Every U.S. citizen in each State over 18 years of age who is not otherwise restricted legally can vote.  In most cases, felons who are currently serving a sentence cannot vote.  To help those who have been convicted of a crime and do not know their voting rights, see: Guide to State Voting Rules that Apply After a Conviction).

Help your fellow citizens who have a hard time registering.  If you're not sure about the rules for registration, see: Voter Registration. It's the government site that has all the rules and links to the information you need.  You can even look up State and local Election office websites here: https://www.usa.gov/election-office.

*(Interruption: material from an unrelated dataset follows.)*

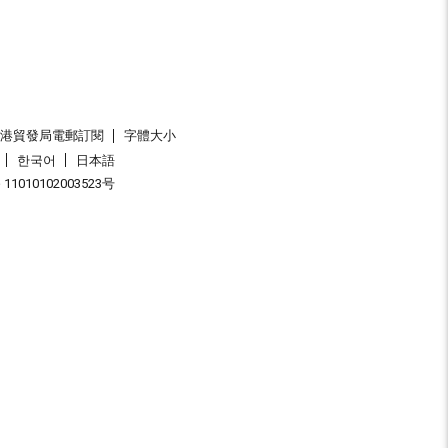
香港貿發局電郵訂閱
字體大小
한국어
日本語
1010102003523号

Make sure you check the rules even if you've voted before.  You might need a new card, or a change of address, or need to know the exact rules for mail-in or absentee ballots.  Learn the early voting rules for your State and help your family and neighbors get out and vote.

Feb 6, 2023

A Gambling Man by David Baldacci (2021) Grand Central Publishing

The second book in the Archer series – in which our hero stops in Reno and saves an old gambler from a couple of toughs.  He also impresses a singer, Liberty Callahan, enough to make her want to go with him to California where she hopes to become a star.  When they come upon the old guy facing more toughs, Archer and Callahan save him again.  Archer agrees to buy his V12 Delahaye (a fabulous looking art deco style car) to help him pay off his debt.  Though it doesn’t really help the guy and the toughs follow Archer and the singer before they get discouraged.  Once in Bay City, California, Archer connects with a private investigator whose name was given to him in the first book.  Then we get into murder mystery.  And it is a classic.  Baldacci at his best.

Feb 5, 2023

A Man Called Otto (from A Man Called Ove by Fredrick Backman) Directed by Marc Forster, starring Tom Hanks, Mariana Treviño and Rachel Keller, 2DUX², Playtone, SF Productions (2023)

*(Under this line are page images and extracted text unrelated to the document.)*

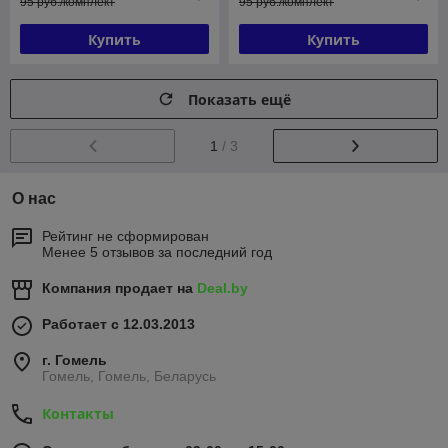
95 руб./комплект
95 руб./комплект
Купить
Купить
Показать ещё
1
/ 3
О нас
Рейтинг не сформирован
Менее 5 отзывов за последний год
Компания продает на
Deal.by
Работает с 12.03.2013
г. Гомель
Гомель, Гомель, Беларусь
Контакты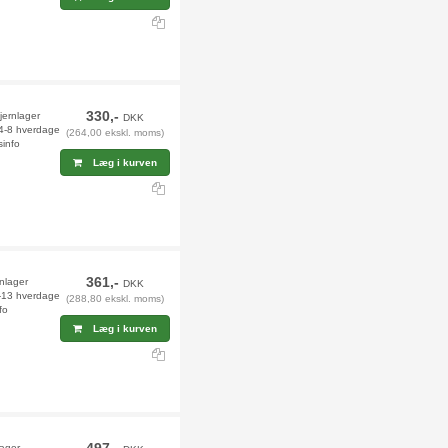
330,-
fjernlager
DKK
 4-8 hverdage
(264,00 ekskl. moms)
sinfo
Læg i kurven
361,-
rnlager
DKK
2-13 hverdage
(288,80 ekskl. moms)
fo
Læg i kurven
lager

Having read the book and watched the original sub-titled Swedish movie, I went to the theater ready to be disappointed in another Anglicized European movie.  Was I ever wrong.

A better director, a better cast with a nuanced performance and this is as good as a remake can get.

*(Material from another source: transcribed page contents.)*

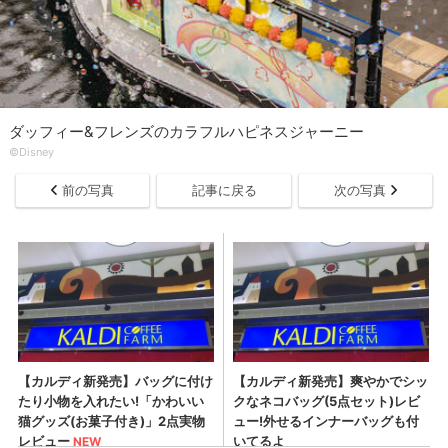
ダッフィー&フレンズのカラフルハピネスジャーニー
©Disney
前の写真
記事に戻る
次の写真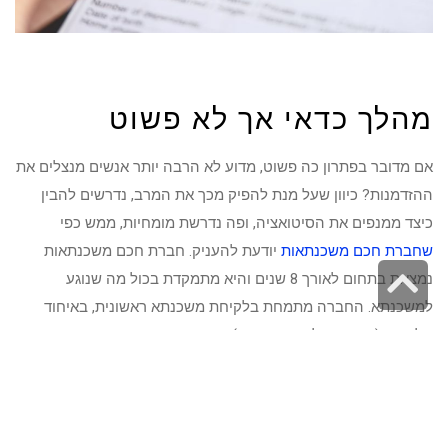
מהלך כדאי אך לא פשוט
אם מדובר בפתרון כה פשוט, מדוע לא הרבה יותר אנשים מנצלים את
ההזדמנות? כיוון שעל מנת להפיק מכך את המרב, נדרשים להבין
כיצד ממנפים את הסיטואציה, ופה נדרשת מומחיות, ממש כפי
שחברת חכם משכנתאות
יודעת להעניק. חברת חכם משכנתאות
גלילה
נמצאת בתחום לאורך 8 שנים והיא מתמקדת בכול מה שנוגע
למשכנתא. החברה מתמחת בלקיחת משכנתא ראשונית, באיחוד
לראש
הלוואות (בתמורה למשכון הנכס) וכמובן שגם במחזור משכנתא. פה
העמוד
ראוי לציין שמדובר בתחום שמושפע ממגוון משתנים, ועל כן גם אם
כבר לקחתם משכנתא, מדי תקופה מוטב לעצור לבחון (באמצעות
החברה כמובן) האם היא עדיין משרתת את האינטרסים הכלכליים
שלכם.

Tom Hanks, as Otto, plays a perfect, curmudgeon whose efforts to join his late wife are frustrated at every turn.  Rachel Keller plays the beautiful, kind wife, Sonya, in flashbacks seen as Otto's memories flashing before his eyes.  Mariana Treviño plays the neighbor Marisol (played here as Mexican with degrees from Universidad de los Andes and the University of California - perhaps since this version of the movie places the scene in the U.S. instead of Sweden).  She is instrumental in changing Otto, bringing him back to life in small pushes.  And there is the most laid-back cat (played by Smeagol, an American Longhair). 

Fundamentally, the story hasn't changed that much from the original, which is good.  Though there were scenes I wish they'd kept, like those with Otto's father, and coverage of Otto's years before he met Sonya.

It could be a contender for Oscar considerations.